O Supremo Tribunal Federal (STF) inicia nesta quarta-feira (26) um julgamento que pode tornar o ex-presidente Jair Bolsonaro réu, acusado de envolvimento em uma suposta tentativa de golpe de Estado. Mas as perguntas que precisam ser feitas são: há de fato provas concretas contra Bolsonaro ou tudo se resume a narrativas construídas? O STF é o foro adequado para esse julgamento? E os ministros envolvidos, possuem imparcialidade para conduzi-lo?
A denúncia foi apresentada pela Procuradoria-Geral da República (PGR) e Paulo Gonet acusa Bolsonaro e aliados de crimes como tentativa de abolição violenta do Estado Democrático de Direito, golpe de Estado e organização criminosa. A peça de acusação se apoia fortemente nas delações premiadas do ex-ajudante de ordens de Bolsonaro, Mauro Cid, mas essa colaboração tem gerado questionamentos até mesmo dentro do próprio STF. O ministro Luiz Fux, por exemplo, alertou sobre a inconsistência de uma delação que já mudou de versão nove vezes. A pergunta que fica é: uma delação instável e carregada de contradições pode sustentar uma acusação tão grave?
A imparcialidade da Corte também está no centro das discussões. Alguns dos ministros que julgam o caso já declararam publicamente posições contrárias ao ex-presidente, o que compromete a lisura do processo. Além disso, há um problema grave de foro: o STF deveria julgar apenas autoridades com prerrogativa de foro, entretanto Bolsonaro é acusado de um suposto crime ocorrido após o exercício de sua presidência quando já não mais gozava de foro especial. No entanto, a Corte decidiu julgar conjuntamente pessoas que não possuem essa prerrogativa, o que fere diretamente a jurisprudência da própria Suprema Corte.
Essa decisão levanta questionamentos e acusações. Para a oposição e apoiadores do ex-presidente este julgamento é uma "ação de cunho midiático e ideológico e não jurídico".
Outro ponto gravíssimo desse julgamento é a dificuldade enfrentada pelas defesas dos acusados. Advogados têm reiteradamente denunciado que não tiveram acesso completo aos autos do processo, algo que contraria frontalmente o princípio constitucional da ampla defesa. Como é possível garantir um julgamento justo se os advogados não podem ter acesso a todas as provas e documentos que embasam as acusações?

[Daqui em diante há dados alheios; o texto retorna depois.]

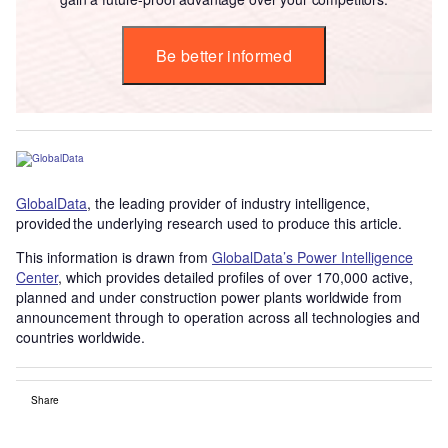
Be better informed
GlobalData
, the leading provider of industry intelligence,
provided the underlying research used to produce this article.
This information is drawn from
GlobalData’s Power Intelligence
Center
, which provides detailed profiles of over 170,000 active,
planned and under construction power plants worldwide from
announcement through to operation across all technologies and
countries worldwide.
Share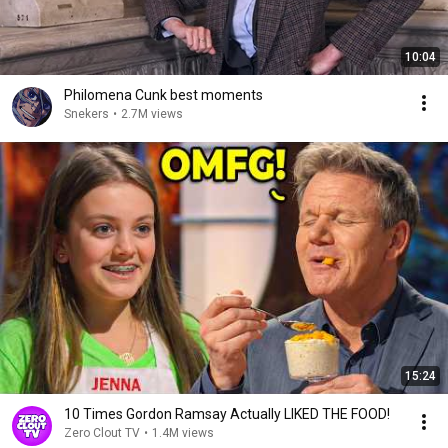
10:04
Philomena Cunk best moments
Snekers
•
2.7M views
15:24
10 Times Gordon Ramsay Actually LIKED THE FOOD!
Zero Clout TV
•
1.4M views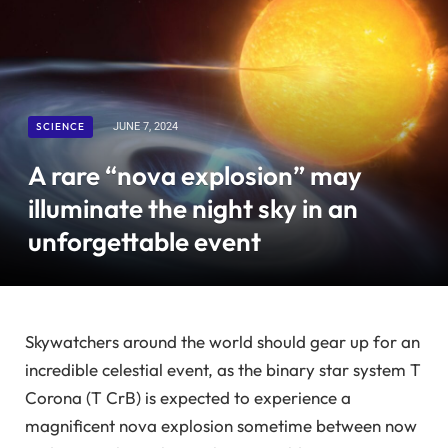
SCIENCE
JUNE 7, 2024
A rare “nova explosion” may
illuminate the night sky in an
unforgettable event
Skywatchers around the world should gear up for an
incredible celestial event, as the binary star system T
Corona (T CrB) is expected to experience a
magnificent nova explosion sometime between now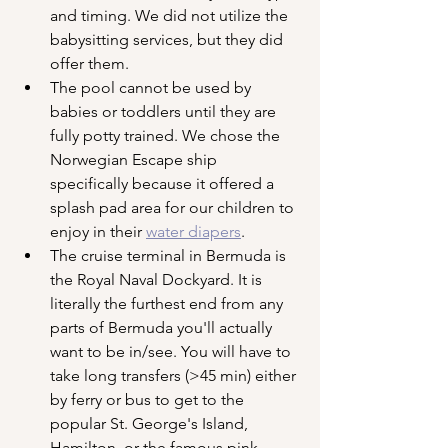
and timing. We did not utilize the 
babysitting services, but they did 
offer them.
The pool cannot be used by 
babies or toddlers until they are 
fully potty trained. We chose the 
Norwegian Escape ship 
specifically because it offered a 
splash pad area for our children to 
enjoy in their 
water diapers
. 
The cruise terminal in Bermuda is 
the Royal Naval Dockyard. It is 
literally the furthest end from any 
parts of Bermuda you'll actually 
want to be in/see. You will have to 
take long transfers (>45 min) either 
by ferry or bus to get to the 
popular St. George's Island, 
Hamilton, or the famous pink 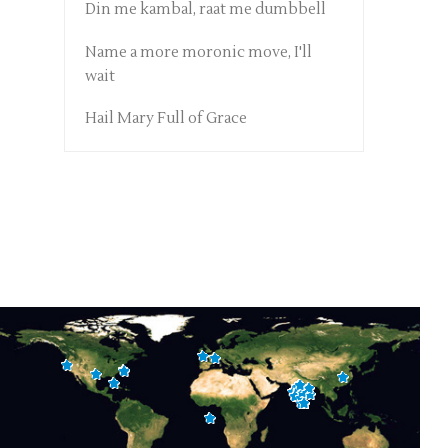
Din me kambal, raat me dumbbell
Name a more moronic move, I'll
wait
Hail Mary Full of Grace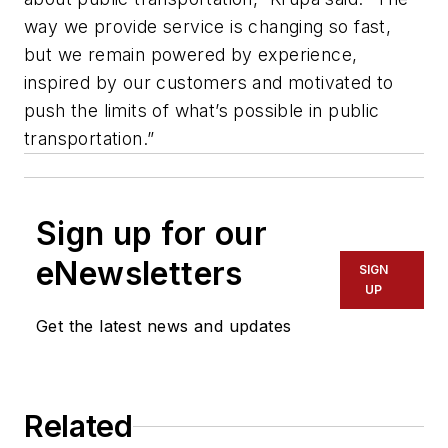
way we provide service is changing so fast,
but we remain powered by experience,
inspired by our customers and motivated to
push the limits of what’s possible in public
transportation.”
Sign up for our
eNewsletters
SIGN
UP
Get the latest news and updates
Related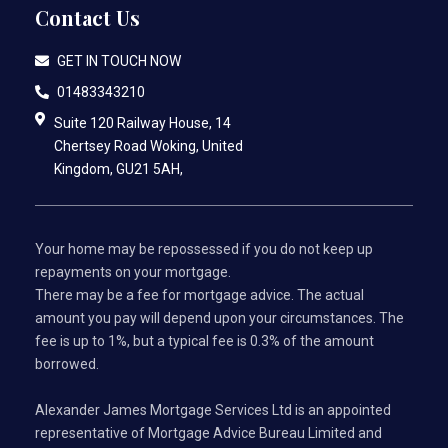
Contact Us
GET IN TOUCH NOW
01483343210
Suite 120 Railway House, 14
Chertsey Road Woking, United
Kingdom, GU21 5AH,
Your home may be repossessed if you do not keep up
repayments on your mortgage.
There may be a fee for mortgage advice. The actual
amount you pay will depend upon your circumstances. The
fee is up to 1%, but a typical fee is 0.3% of the amount
borrowed.
Alexander James Mortgage Services Ltd is an appointed
representative of Mortgage Advice Bureau Limited and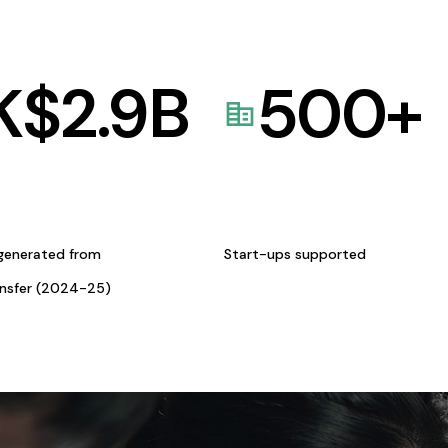
K$
2.9
B
500
+
generated from
Start-ups supported
ansfer (2024-25)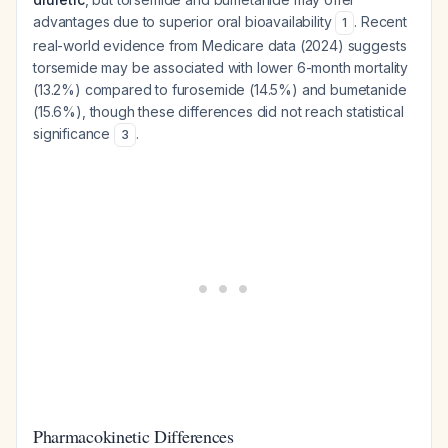
advantages due to superior oral bioavailability
. Recent
1
real-world evidence from Medicare data (2024) suggests
torsemide may be associated with lower 6-month mortality
(13.2%) compared to furosemide (14.5%) and bumetanide
(15.6%), though these differences did not reach statistical
significance
.
3
Pharmacokinetic Differences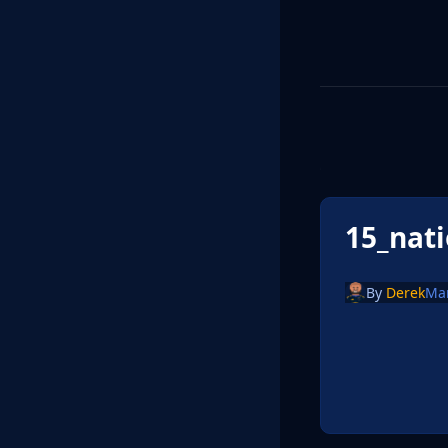
15_nat
By
Derek
Ma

O cenário se torna ainda mais preocupante quando se observa que decisões importantes estão sendo tomadas sem um debate amplo e sem respeitar garantias fundamentais do direito. A 1ª Turma do STF, composta por ministros alinhados a uma visão específica sobre Bolsonaro, decidiu que o julgamento ocorrerá nesse colegiado, e não no plenário do Supremo. Essa escolha já foi alvo de críticas, pois reduz o número de ministros envolvidos na decisão e levanta suspeitas de um processo conduzido de maneira parcial e direcionada.
Se as irregularidades processuais já eram evidentes, um episódio ocorrido no primeiro dia de julgamento aumentou ainda mais os questionamentos sobre a condução do caso. O advogado Sebastião Coelho, que representa Filipe Martins, um dos denunciados, foi impedido de entrar no plenário para acompanhar a sessão. Esse fato causou indignação entre juristas e advogados, pois representou uma violação direta do direito à defesa.
Sebastião Coelho, um desembargador aposentado com uma longa trajetória no Judiciário, já vinha criticando duramente as ações do STF em relação a Bolsonaro e seus aliados. Sua exclusão do julgamento levanta suspeitas de que a Corte está disposta a limitar até mesmo a atuação de advogados que questionam a legalidade do processo.
O julgamento de Bolsonaro não se restringe ao ex-presidente e seus aliados. O que está em jogo é algo muito maior: o respeito ao devido processo legal, a garantia de um julgamento justo e a independência do Judiciário. Quando um tribunal superior conduz um processo ignorando direitos fundamentais, recusando acesso aos autos, limitando a defesa e utilizando delações inconsistentes como prova central, a confiança na Justiça entra em colapso.
A grande questão que permanece no ar é: o STF está julgando Bolsonaro dentro dos limites da legalidade ou estamos diante de um tribunal de exceção? A decisão de hoje pode marcar não apenas a trajetória do ex-presidente, mas também o futuro do Estado de Direito no Brasil e a própria Democacia.